*Text shown:*
_ _ _ _ _
From PowerPoints to potatoes. A career pivot that somehow feels exactly right for Ganni.

What a Ganni Girl Eats

Her food carries the same democratic spirit as the brand. “The Ganni Girl eats colourful food that’s as sustainable as possible without it being boring,” she told writer Hannah Tappin in 2023. On any given week that might mean rye bread with potatoes, noodle salads, curries, or lentils. Seasonal Danish produce sets the rhythm — wild garlic in spring turned into pesto and oil, cucumbers and radishes folded into summer salads, corn charred on the grill in late August.

Sustainability runs through her methods as much as her menus. Oils pressed from leek tops, dressings blended from tired herbs, cooking water saved for soups. “Don’t be afraid of leftovers,” she told Tappin. “If something’s gone bad you can usually see it, smell it or taste it. If it tastes fine you can eat it” Hannah Tappin.
_ _ _ _ _
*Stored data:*

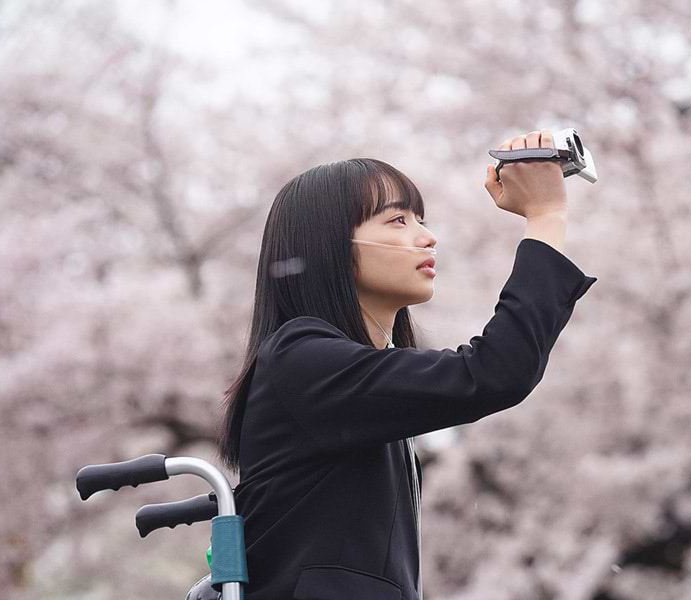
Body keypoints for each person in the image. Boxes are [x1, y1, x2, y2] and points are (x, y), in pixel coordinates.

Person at [213, 129, 597, 600]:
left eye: (421, 219)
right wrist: (546, 216)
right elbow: (495, 371)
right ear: (331, 246)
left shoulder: (340, 374)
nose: (427, 237)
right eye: (397, 220)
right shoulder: (302, 358)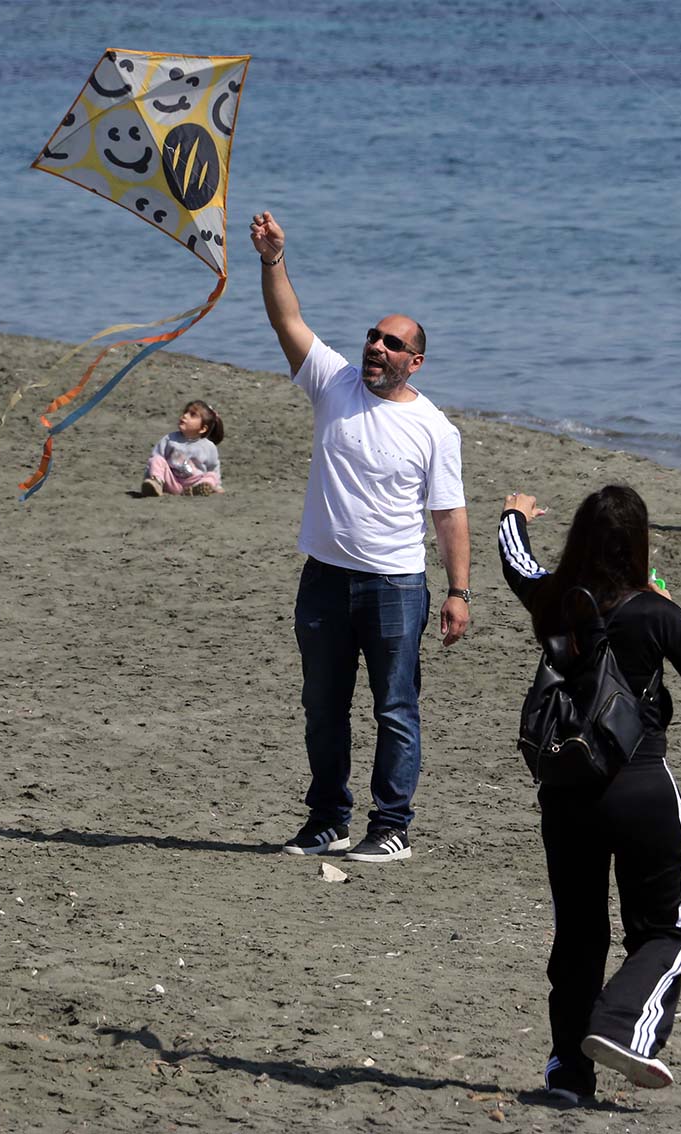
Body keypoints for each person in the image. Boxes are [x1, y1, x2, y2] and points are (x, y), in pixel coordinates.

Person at [499, 485, 681, 1104]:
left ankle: (568, 1074)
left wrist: (513, 516)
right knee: (665, 932)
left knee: (578, 935)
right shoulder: (656, 613)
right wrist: (669, 604)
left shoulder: (554, 600)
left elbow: (516, 561)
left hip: (567, 790)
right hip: (640, 789)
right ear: (638, 546)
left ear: (578, 539)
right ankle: (622, 1027)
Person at [250, 209, 470, 863]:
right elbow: (288, 320)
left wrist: (458, 591)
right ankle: (327, 821)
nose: (376, 346)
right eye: (373, 336)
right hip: (322, 578)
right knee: (323, 707)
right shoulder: (334, 383)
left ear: (415, 361)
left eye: (392, 343)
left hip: (396, 585)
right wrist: (272, 258)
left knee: (395, 709)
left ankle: (391, 826)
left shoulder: (435, 429)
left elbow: (449, 514)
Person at [141, 400, 224, 497]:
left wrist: (217, 485)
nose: (185, 416)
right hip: (172, 482)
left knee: (211, 476)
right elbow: (154, 461)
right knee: (157, 459)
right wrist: (149, 478)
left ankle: (199, 490)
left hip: (194, 483)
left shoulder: (209, 447)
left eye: (192, 415)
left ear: (203, 429)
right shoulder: (169, 439)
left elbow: (213, 468)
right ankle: (156, 484)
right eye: (185, 412)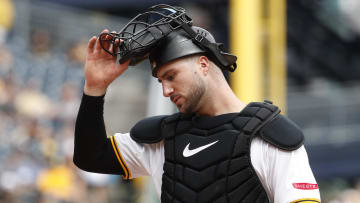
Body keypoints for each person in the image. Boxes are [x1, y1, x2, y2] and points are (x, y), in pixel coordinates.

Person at [73, 4, 321, 203]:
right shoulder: (162, 138)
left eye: (171, 76)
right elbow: (90, 158)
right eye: (160, 81)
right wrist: (95, 89)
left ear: (203, 64)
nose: (166, 90)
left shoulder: (269, 134)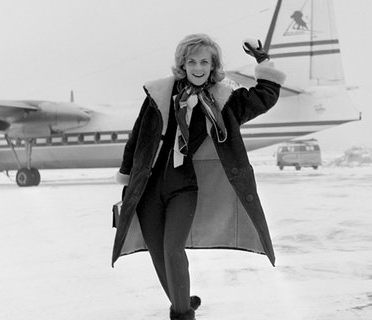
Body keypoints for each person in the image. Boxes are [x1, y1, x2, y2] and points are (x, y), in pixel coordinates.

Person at [112, 34, 286, 320]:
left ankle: (182, 315)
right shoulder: (158, 94)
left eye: (204, 61)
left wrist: (264, 61)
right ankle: (183, 300)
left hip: (184, 187)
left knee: (172, 249)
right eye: (191, 61)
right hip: (149, 187)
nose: (198, 67)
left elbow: (265, 96)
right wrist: (127, 175)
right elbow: (137, 137)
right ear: (183, 64)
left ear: (213, 64)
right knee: (158, 254)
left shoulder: (223, 100)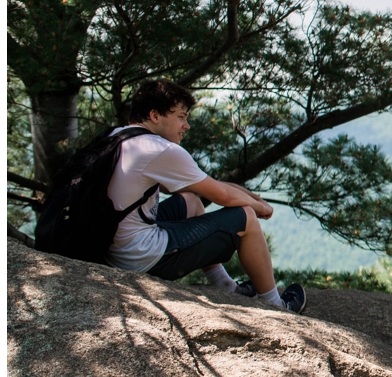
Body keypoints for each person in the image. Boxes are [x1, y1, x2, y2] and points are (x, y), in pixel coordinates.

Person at [106, 79, 306, 313]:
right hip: (138, 257)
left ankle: (224, 284)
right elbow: (224, 197)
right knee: (246, 217)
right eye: (181, 117)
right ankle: (276, 305)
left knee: (190, 200)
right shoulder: (160, 149)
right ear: (155, 115)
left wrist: (251, 195)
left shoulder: (117, 136)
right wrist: (260, 207)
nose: (186, 125)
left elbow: (198, 187)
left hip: (113, 248)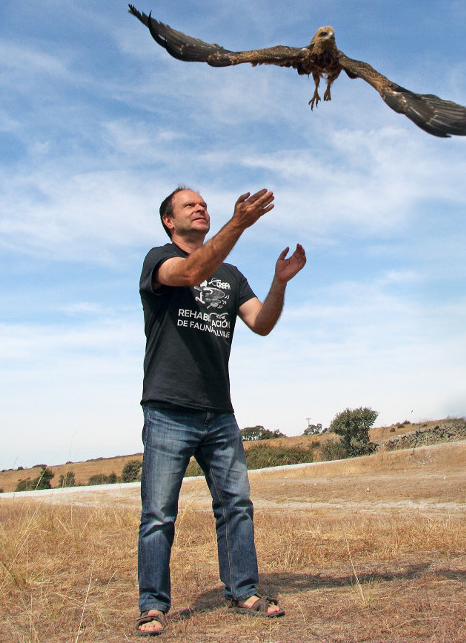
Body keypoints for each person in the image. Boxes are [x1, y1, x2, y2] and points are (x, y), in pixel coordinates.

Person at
_ _ _ _ _
*Exercise tasks:*
**A)** Copy the passage on Ganni food, starting with "What a Ganni" and going on through "in late August.".
**B)** Carry on the passage on Ganni food from the point where it stops.
This material is not needed for any of the work here.

*Answers to each task:*
**A)**
What a Ganni Girl Eats

Her food carries the same democratic spirit as the brand. “The Ganni Girl eats colourful food that’s as sustainable as possible without it being boring,” she told writer Hannah Tappin in 2023. On any given week that might mean rye bread with potatoes, noodle salads, curries, or lentils. Seasonal Danish produce sets the rhythm — wild garlic in spring turned into pesto and oil, cucumbers and radishes folded into summer salads, corn charred on the grill in late August.

**B)**
When Food Meets Fashion

Sometimes, fashion seeps directly into the kitchen. Eva has mirrored seasonal color palettes in smørrebrød, or modernized classic Danish dishes into vegetarian plates for fashion week dinners. Food, like clothes, becomes another way of staging identity.

Today, Eva is as embedded in Ganni’s culture as its designers. She’s working on a cookbook and imagines television one day, but for now she insists she couldn’t imagine a better job than feeding Ganni every day.

At Ganni HQ, lunch is never just lunch. It’s a philosophy served plate by plate: responsible, playful, colourful. Exactly what you’d expect from Ganni.